The latest missile launch from the region has been met with the usual response from the western media. North Korea is out of control. They must be disarmed. South Korea has put a missile defence shield to redirect missiles coming from across the border. Trump has so far not been able to come up with a workable response to Kim’s actions.

The story is the most frequently reported about North Korea. But it’s not the only story to be worth reporting from the Hermit Kingdom. Of course, there was also the much reported killing of Kim’s own brother, who was poisoned in an airport attack, with all fingers pointing squarely at Kim, or someone close to him, as being the person who gave out the orders.

If you look away from the shocking headlines, a different picture emerges. Of course. it’s hard to know very much about a country which is among the most secretive nations in the world. Yet we can get a decent idea as to what life is like in the north from visitors to the country.

One of the most remarkable of Vice’s documentaries was a three part travelogue that culminated in a friendly game of basketball between American players and the North Koreans.

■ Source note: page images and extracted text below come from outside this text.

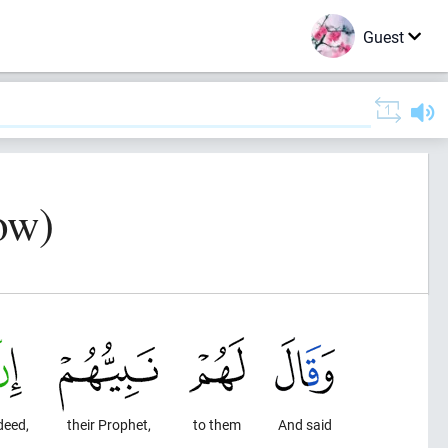
Guest
ow)
deed,
their Prophet,
to them
And said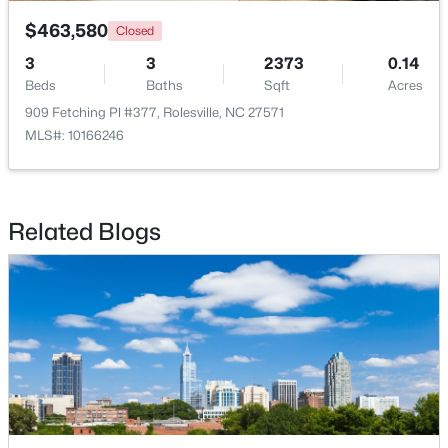
$463,580
Closed
3
3
2373
0.14
Beds
Baths
Sqft
Acres
909 Fetching Pl #377, Rolesville, NC 27571
MLS#: 10166246
$265,000
Pending
3
3
1678
0.04
Beds
Baths
Sqft
Acres
Related Blogs
1022 Grand Ridge Dr, Rolesville, NC 27571
MLS#: 10182203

As well as being a huge fan of the sport, Kim was also seen clapping as his own all female band played songs for the visitors.

Recently there was also a cheering moment at the Rio Olympics when one of the North Korean gymnasts posed for a photo with a member of the South Korean team. North Korea managed to win several medals in the ceremony, an impressive achievemnet for a country where the average GDP is $1500.

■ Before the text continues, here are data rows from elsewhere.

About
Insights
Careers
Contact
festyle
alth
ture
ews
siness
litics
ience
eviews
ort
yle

Away from the hype around anything the Supreme Leader does, you can find really encouraging stories of ordinary people carrying on as best they can. You can get a great insight into life in North Korea by reading any of the recently published  accounts of life in North Korea written by defectors.

Hyeonseo Lee wrote an account of life in North Korea and her defection to South Korea

Ultimately, it would be a terrible thing to cast a country’s people in the same image as their leader. Particularly one whom none of them had any say in electing. It is hoped that as more North Koreans learn about life in the west, it will lead to a rebellion against Kim Jong-un. With the recent impeachment and downfall of former President Park Geun-hye, many could be wondering why South Korea is so much better than its neighbour in the north?